The vendor will receive the RFQ and will check whether they can supply the materials/services specified in the RFQ or not. If the vendor can, it will send the quotation to the buyer. The quotation should contain the offering regarding the material/service specified in the RFQ, such as the price and conditions, the delivery date, the term of payment, incoterm, the validate date of the quotation, etc. The vendor should also include the RFQ number in their quotation so the buyer will know the RFQ that the quotation refers to.

Quotation and its relationship with RFQ

The buyer will input the information in the vendor’s quotation to the SAP quotation document with ME47 (Maintain Quotation) t-code. The quotation document in SAP is the same with the RFQ document, they’re a single document. The data of an RFQ and the corresponding quotation are stored in the same record in the same table in SAP.

RFQ/Quotation documents, like other Purchasing documents, consist of three sections, which are header, item overview, and item details. The header data of RFQ/quotation are stored in EKKO table. The item detail data of RFQ/Quotation are stored in EKPO table.

In standard SAP ERP, the difference between RFQ and Quotation documents is only the screen layout of the transaction that can edit and display them. Some fields, such as: net price, quotation, quotation date, tax code, etc are shown in maintain quotation (ME47) and display quotation (ME48) transaction. In transaction create/edit/display RFQ (ME41/ME42/ME43), those fields are suppressed / hidden.

So, basically, when the buyer create RFQ (from ME57 or ME41 t-code), SAP create a new record in the EKKO table with the RFQ number as a primary key, and some records (same with the count of RFQ items) in the EKPO table with the RFQ number and RFQ item number as primary keys. At this stage, the quotation, quotation date, net price, tax code fields are blank. When the buyer maintain the quotation (input the vendor’s quotation information to SAP) with ME47 t-code, by entering the RFQ number in the initial screen, some fields such as the quotation, quotation date, net price (and other conditions), tax code, etc are input into SAP. The corresponding fields on the EKKO and EKPO tables are updated.

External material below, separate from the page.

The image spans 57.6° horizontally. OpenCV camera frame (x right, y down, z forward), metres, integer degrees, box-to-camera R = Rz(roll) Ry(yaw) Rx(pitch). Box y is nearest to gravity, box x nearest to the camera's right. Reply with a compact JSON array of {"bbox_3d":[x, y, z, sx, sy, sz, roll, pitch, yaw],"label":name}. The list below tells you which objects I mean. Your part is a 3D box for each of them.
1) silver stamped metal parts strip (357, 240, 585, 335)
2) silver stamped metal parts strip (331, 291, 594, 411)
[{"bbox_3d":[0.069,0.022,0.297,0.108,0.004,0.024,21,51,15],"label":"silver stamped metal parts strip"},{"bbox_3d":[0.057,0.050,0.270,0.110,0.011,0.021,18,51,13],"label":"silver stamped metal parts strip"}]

When a Quotation is maintained, the “Status of purchasing document” field (STATU) in EKKO table is updated from blank to A (RFQ with quotation). In EKPO table, the “RFQ status” field (STATU) of the RFQ items that have been maintained (not necessarily all items of the RFQ) are updated from blank to A (Quotation exists in case of RFQ item). With these fields, we can distinct which RFQ and RFQ items that have been maintained (have quotation) in ABAP programming.

When the buyer maintain quotations, he can use the info update indicator (a field in the item detail, EKPO table) to define whether the info record is to be created (if there is no info record for the material and vendor before) / updated (if there is an info record for the material and vendor before), or not. SAP will copy the conditions from the quotations to the info record.